The recent black out in Texas got people wondering: Could something like that happen here?
The Lone Star state lives up to its name especially when it comes to its power grid. It’s not part of any co-op, unlike like most states, which agree to help each other out, sending electricity when and where it’s needed in a pinch.
“Texas is an isolated grid so the state has its own grid that doesn't connect to the rest of the country. That's by design,” according to Ivy Main who writes about energy. “They wanted to keep the federal government out of their business, but it means that they can't call on electricity from other States when their supplies run short in state.”
So when the wind hits the fan so to speak…. “When they had a winter cold snap, their infrastructure just wasn't prepared for it. In Virginia, we are part of a much larger grid. It covers parts of 13 States. And the grid operator does require generators to perform and suffer penalties if they can’t.”
And because Texas had gone a decade with seemingly no major problem with its grid, the powers that be apparently never felt the need to make the kind of upgrades, required in places like here in Virginia.
Saifur Rahman teaches electrical engineering at Virginia Tech. "In our case, we are better planned. We do spend some money to keep reserve in the system if for some reason the natural gas lines freeze, you would be able to depend on my back up in system one and get power from neighbors."
Rahman is the founding director of the advanced research institute at Virginia Tech and he focuses on renewable energy. He says Virginia is looking to push ahead with more green energy and that the State Corporation Commission, the Agency that looks after things like energy costs, has taken this approach to enhancing the state’s portfolio of renewables. “We have a philosophy that we want to be proactive and careful---not just cheap.” At least, in this early phase. “Cheap would come later, but cheap is not the primary concern.

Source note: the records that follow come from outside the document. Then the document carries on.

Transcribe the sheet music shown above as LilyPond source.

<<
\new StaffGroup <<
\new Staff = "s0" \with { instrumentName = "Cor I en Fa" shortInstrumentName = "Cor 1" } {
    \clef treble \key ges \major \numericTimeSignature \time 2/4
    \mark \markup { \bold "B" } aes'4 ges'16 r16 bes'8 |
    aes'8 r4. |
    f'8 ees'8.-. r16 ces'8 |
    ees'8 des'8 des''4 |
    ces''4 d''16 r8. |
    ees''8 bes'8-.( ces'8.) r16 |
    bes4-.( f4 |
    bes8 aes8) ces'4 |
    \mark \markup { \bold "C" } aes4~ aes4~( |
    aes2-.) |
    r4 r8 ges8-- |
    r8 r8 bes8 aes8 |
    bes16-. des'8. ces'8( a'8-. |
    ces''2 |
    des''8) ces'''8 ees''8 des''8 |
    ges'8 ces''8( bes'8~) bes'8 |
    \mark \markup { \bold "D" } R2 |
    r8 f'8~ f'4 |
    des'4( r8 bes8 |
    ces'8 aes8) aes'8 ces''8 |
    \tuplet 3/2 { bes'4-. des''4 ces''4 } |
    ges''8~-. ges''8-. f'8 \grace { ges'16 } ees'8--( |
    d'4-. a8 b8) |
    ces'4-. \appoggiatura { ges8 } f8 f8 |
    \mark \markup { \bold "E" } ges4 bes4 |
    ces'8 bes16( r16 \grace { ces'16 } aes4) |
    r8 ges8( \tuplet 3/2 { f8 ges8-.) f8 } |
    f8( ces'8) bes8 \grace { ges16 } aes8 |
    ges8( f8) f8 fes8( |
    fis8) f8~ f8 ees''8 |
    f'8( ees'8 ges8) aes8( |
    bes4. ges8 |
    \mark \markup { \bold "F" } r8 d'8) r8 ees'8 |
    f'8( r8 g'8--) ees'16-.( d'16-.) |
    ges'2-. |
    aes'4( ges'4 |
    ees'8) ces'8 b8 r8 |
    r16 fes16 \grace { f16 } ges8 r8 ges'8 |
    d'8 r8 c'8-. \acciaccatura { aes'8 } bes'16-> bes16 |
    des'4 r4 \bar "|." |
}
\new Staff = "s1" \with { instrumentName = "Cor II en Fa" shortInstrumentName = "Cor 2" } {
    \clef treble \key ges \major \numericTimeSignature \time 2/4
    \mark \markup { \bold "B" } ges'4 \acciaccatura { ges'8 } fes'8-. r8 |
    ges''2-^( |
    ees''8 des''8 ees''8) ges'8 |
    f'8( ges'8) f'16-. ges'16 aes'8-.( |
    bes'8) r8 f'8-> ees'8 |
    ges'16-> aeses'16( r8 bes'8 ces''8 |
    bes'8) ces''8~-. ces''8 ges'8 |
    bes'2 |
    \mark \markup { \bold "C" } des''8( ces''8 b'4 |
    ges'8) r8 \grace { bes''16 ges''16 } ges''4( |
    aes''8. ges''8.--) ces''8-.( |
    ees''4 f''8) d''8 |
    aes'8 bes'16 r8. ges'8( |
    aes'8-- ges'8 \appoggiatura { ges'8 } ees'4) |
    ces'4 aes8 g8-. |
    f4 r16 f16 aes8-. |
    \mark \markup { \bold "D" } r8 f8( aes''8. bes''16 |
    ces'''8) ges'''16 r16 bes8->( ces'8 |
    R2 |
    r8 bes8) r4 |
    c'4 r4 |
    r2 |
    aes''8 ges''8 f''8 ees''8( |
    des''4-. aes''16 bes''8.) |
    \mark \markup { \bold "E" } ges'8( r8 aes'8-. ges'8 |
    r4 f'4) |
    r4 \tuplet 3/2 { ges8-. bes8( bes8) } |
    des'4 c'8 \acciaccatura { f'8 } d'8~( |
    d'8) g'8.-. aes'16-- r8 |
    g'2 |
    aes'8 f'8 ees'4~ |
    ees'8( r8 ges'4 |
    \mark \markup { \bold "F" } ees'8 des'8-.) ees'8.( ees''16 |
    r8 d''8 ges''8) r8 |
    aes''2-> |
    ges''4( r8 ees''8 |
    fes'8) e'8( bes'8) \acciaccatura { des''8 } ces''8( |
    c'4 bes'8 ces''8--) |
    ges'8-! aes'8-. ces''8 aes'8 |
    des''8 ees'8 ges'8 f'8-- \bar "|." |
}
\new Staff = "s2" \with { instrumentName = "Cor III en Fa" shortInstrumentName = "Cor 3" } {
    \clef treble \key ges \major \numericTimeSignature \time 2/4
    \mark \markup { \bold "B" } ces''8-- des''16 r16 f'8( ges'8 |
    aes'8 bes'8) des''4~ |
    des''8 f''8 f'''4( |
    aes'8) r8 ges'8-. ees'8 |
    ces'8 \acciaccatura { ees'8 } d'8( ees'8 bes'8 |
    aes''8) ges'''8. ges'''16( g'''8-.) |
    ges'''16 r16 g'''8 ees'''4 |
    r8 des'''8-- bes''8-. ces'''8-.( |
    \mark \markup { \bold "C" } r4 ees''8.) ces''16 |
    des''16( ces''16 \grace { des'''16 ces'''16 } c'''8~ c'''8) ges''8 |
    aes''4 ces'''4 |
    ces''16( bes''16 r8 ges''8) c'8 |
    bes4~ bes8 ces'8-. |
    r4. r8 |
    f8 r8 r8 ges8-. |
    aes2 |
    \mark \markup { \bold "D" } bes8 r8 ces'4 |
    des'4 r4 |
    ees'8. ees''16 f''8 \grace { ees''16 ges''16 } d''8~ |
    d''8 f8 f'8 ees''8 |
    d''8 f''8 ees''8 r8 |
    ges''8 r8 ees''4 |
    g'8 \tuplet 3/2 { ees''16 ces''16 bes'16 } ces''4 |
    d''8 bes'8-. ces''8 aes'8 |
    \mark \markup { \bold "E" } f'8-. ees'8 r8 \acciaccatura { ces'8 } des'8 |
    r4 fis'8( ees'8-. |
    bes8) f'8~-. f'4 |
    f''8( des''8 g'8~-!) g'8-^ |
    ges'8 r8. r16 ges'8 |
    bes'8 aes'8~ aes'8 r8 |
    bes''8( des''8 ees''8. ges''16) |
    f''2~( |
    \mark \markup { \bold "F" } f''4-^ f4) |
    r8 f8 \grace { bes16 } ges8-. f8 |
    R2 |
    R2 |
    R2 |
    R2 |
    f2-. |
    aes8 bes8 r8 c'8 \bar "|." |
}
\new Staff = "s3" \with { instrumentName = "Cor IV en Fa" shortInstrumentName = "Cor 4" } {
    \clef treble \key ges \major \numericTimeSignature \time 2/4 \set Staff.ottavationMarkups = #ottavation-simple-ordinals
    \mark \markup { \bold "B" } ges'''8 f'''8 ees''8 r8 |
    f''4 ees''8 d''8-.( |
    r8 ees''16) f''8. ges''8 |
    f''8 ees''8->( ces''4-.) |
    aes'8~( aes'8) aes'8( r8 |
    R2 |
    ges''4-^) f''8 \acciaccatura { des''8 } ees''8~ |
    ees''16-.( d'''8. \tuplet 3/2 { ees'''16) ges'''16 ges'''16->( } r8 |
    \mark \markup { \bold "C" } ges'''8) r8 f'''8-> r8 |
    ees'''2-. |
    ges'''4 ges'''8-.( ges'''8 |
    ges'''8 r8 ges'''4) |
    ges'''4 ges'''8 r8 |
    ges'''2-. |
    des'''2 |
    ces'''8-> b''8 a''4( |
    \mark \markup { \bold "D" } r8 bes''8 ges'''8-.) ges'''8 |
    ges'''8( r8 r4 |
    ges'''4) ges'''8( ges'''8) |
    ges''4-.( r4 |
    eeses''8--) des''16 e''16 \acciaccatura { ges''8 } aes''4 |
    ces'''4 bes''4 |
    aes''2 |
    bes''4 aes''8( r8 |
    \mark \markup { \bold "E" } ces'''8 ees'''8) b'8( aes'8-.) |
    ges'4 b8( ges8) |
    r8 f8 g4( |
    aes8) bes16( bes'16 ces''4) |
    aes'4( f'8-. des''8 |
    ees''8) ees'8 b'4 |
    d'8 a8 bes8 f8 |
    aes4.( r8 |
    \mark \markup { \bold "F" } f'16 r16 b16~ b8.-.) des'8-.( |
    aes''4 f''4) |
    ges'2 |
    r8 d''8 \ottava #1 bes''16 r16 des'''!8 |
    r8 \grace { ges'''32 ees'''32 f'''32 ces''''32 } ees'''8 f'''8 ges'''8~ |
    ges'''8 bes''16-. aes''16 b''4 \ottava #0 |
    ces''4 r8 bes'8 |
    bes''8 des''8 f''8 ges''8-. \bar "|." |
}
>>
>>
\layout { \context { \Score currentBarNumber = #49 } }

It has to work. As an engineer, I'm more focused on reliability and resilience, then money, not the other way around.”
But in a large sense, for Texas, it did come down to money. With no regulations in Texas requiring certain upgrades, there seemed no reason to be pro-active about shoring up the Texas power grid.
Spending money to upgrade a power grid doesn’t have the same cache or urgency to repair the system that hasn’t yet failed. Rahman says the key is to know when and why to spend money to expand capacity and plan ahead for future conditions. “In Texas, they didn't do that. They wanted to keep the rate is rates low. And with lower rate, they said, these things are unlikely to happen. So don't worry about it. And now they're worrying about it.”
“And the people in Texas who had rooftop, solar and batteries were gloating on social media about the fact that they still had power, “ adds Ivy Main. "That's something that every state needs to do more of, is to encourage that kind of distributed solar and distributed batteries, micro grids, you know, emergency centers powered by solar and batteries. That'll make our communities more resilient."